From Av Week:
World News & Analysis Russia's Defense-Aerospace Sector Stands To Benefit From Spending Rise Aviation Week & Space Technology 07/05/2004, page 34
Alexey Komarov Moscow Douglas Barrie London
Russia's aerospace/defense sector stands to benefit from planned rise in spending
Budget Inflation
The Russian defense ministry hopes to bolster procurement and research and development funding as part of its overall 2005 budget, with the air force focus on adequately supporting its fifth-generation fighter effort.
Senior government officials discussed a draft of the 2005 budget last month. While details of the funding proposal are classified, the overall level of spending appears likely to rise from 2.8% to 2.9% of the country's gross domestic product to 520 billion rubles ($17.93 billion).
While this is a comparatively small increase, procurement spending, including research, development, acquisitions and upgrades to existing systems, will get a disproportionate boost of about 45 billion rubles. And Russia's economy, buoyed by skyrocketing oil prices, is growing rapidly.
Total procurement funding would be around 180 billion rubles. This figure would be supplemented by proceeds from weapons exports. Last year export sales topped $5 billion, the bulk generated by the sale of combat aircraft and air defense systems (AW&ST Feb. 23, p. 52).
If all this funding materializes, it would mark a distinct improvement for Russia's aerospace-defense sector, which has in many areas been nearly crippled by a lack of cash.
The government has been trying to boost procurement funding since 2002, but results so far have been patchy. The air force has yet to receive a single new-build aircraft, although it has started to take deliveries of the upgraded Sukhoi Su-27SM. This is a comparatively limited upgrade, but does give the basic Flanker an air-to-surface capability.
Five aircraft have so far been modified, with a further 20 to be upgraded this year by the Komsomolsk-on-Amur production plant.

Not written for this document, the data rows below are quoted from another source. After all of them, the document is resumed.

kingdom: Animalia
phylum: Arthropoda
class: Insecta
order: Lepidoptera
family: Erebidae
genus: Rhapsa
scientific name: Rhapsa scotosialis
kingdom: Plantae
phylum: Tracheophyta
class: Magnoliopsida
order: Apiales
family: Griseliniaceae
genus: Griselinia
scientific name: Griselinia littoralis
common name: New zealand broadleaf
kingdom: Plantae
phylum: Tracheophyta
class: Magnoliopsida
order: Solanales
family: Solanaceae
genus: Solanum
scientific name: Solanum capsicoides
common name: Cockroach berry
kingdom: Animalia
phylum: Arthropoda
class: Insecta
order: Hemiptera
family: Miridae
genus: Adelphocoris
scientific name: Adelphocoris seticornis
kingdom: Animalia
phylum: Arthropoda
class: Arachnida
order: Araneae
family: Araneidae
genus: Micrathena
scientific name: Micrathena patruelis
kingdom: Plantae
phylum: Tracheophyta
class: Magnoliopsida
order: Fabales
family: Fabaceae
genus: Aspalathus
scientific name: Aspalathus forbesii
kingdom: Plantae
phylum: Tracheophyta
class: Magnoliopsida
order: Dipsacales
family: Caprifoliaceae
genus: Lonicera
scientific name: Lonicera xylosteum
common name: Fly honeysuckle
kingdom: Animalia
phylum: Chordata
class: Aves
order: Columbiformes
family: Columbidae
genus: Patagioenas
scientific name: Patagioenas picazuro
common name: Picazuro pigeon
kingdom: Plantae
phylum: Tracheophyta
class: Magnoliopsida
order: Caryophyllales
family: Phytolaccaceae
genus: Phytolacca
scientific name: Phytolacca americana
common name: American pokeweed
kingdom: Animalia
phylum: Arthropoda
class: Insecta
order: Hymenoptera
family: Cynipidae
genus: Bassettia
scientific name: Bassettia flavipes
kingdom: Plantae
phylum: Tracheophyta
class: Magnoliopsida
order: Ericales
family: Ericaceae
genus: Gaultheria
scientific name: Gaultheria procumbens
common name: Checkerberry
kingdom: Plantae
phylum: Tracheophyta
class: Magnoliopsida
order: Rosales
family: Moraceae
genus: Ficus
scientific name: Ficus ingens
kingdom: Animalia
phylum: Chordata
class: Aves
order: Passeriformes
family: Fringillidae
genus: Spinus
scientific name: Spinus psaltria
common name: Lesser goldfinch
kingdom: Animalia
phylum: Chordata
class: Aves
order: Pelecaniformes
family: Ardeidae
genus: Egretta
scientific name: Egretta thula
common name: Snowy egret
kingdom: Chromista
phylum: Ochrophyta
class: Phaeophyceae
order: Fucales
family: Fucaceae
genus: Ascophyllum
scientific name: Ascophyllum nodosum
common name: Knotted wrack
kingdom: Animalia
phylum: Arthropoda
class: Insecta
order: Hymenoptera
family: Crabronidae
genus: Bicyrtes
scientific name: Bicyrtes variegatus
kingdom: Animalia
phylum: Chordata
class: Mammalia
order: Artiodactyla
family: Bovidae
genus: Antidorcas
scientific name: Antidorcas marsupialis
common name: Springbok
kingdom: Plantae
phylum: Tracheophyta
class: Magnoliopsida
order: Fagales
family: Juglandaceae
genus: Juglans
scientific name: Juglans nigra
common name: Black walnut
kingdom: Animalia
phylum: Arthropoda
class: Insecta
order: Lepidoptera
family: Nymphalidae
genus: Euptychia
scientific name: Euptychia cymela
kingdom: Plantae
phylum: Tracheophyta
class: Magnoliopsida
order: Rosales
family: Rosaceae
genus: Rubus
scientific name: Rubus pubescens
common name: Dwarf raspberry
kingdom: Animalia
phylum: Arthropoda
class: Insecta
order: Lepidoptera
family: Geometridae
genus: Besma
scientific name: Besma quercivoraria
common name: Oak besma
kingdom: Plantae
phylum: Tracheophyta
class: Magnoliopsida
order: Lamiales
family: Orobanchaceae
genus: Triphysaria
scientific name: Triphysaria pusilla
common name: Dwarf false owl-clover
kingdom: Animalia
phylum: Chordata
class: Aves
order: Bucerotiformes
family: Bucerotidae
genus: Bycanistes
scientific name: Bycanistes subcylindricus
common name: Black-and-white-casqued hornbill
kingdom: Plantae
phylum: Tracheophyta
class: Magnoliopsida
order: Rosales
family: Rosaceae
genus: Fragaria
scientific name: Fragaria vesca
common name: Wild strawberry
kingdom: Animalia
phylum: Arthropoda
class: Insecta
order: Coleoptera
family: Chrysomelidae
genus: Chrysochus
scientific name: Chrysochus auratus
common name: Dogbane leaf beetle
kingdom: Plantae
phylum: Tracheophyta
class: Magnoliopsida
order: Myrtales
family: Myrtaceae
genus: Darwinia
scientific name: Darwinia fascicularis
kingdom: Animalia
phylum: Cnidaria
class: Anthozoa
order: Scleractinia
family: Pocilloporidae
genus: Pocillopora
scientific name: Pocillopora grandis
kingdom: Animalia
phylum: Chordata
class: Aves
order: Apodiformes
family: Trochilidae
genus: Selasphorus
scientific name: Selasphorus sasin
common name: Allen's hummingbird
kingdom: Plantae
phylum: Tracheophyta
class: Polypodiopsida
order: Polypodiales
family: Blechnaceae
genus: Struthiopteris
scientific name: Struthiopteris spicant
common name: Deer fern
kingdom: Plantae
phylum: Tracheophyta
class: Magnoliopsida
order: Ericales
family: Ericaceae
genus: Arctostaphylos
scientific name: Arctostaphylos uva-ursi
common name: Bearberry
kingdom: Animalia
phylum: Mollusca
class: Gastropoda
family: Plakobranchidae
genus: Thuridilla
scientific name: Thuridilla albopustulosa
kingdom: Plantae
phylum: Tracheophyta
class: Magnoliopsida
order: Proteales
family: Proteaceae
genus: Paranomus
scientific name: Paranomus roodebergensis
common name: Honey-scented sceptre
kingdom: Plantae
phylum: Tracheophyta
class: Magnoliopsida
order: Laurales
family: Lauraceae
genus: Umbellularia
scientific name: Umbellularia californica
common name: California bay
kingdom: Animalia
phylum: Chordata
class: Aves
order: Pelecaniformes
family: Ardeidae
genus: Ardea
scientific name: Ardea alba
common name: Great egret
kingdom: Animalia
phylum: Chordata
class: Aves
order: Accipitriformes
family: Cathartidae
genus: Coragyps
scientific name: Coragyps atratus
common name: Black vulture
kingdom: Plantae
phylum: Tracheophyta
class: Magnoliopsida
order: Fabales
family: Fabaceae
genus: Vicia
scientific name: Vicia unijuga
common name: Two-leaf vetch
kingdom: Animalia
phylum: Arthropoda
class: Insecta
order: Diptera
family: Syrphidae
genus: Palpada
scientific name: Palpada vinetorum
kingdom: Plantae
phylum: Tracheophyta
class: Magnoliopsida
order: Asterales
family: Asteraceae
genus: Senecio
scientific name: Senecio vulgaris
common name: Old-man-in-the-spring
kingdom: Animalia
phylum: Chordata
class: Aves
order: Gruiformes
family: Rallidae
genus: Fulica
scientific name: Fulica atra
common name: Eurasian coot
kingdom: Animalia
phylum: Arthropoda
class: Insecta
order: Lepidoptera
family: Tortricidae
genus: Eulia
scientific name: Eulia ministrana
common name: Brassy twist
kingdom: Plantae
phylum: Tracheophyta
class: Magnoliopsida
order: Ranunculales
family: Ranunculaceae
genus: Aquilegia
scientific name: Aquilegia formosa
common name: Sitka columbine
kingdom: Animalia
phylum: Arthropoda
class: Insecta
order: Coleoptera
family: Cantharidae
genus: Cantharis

Another likely beneficiary of the funding increase is the Sukhoi Su-34, a strike variant of the Flanker, previously known as the Su-27IB. This long delayed program is intended to provide a successor to the Su-24 Fencer, as well as take on some roles from the Tupolev Tu-22M Backfire.
One beneficiary of the proposed funding increase could be the Sukhoi Su-34, a strike variant of the Su-27 Flanker.
However, the primary recipient of additional cash will almost certainly be the air force's fifth-generation fighter development. Sukhoi is working on the design, understood to carry the internal designation of the T-50. A prototype is slated to be flown--perhaps optimistically--in 2006.
The bulk of funds over the past few years has gone into attempting to sustain Russia's strategic inventory, including its intercontinental ballistic missiles and bomber fleet. The Tu-95 Bear and the Tu-160 Blackjack are both the subject of upgrade programs.
The air force also appears to be close to fielding a new conventional long-range cruise missile, the Raduga Kh-555, believed to be nearing the end of trials. The Kh-555 is a derivative of the Kh-55 (AS-15 Kent), with the nuclear payload replaced by a conventional warhead.
Raduga is also working on the Kh-101/Kh-102 family of long-range cruise missiles. These systems will eventually replace the Kh-55/Kh-555.
The Duma, the lower chamber of the Russian parliament, will discuss the draft budget at the end of July.